Information supplied >>

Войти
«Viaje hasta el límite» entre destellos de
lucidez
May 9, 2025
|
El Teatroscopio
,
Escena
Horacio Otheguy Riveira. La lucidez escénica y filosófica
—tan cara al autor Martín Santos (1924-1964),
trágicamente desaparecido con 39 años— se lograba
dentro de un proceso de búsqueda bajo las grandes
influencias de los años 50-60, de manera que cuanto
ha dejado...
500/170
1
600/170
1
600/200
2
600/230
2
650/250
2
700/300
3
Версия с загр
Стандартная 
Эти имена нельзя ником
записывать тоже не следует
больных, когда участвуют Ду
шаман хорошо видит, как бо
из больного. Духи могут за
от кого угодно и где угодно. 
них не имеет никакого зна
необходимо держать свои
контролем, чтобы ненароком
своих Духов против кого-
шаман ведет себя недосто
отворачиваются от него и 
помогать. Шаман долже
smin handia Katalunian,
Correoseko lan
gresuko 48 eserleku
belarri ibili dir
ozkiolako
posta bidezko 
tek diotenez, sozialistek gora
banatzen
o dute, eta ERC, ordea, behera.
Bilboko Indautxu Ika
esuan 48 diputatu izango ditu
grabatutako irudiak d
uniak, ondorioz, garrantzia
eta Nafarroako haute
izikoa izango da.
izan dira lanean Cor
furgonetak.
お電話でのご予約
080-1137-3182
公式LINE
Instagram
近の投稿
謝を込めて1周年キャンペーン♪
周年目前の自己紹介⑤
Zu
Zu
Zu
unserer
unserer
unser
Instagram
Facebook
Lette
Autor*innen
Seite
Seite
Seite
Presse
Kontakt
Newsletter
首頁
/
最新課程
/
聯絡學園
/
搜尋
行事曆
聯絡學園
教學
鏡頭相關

Instructions for the task >> In the listing above, find the line containing "Версия с загр" and the line containing "belarri ibili dir". Output them and every line between, exactly, and nothing else.

Task response >>
Версия с загр
Стандартная 
Эти имена нельзя ником
записывать тоже не следует
больных, когда участвуют Ду
шаман хорошо видит, как бо
из больного. Духи могут за
от кого угодно и где угодно. 
них не имеет никакого зна
необходимо держать свои
контролем, чтобы ненароком
своих Духов против кого-
шаман ведет себя недосто
отворачиваются от него и 
помогать. Шаман долже
smin handia Katalunian,
Correoseko lan
gresuko 48 eserleku
belarri ibili dir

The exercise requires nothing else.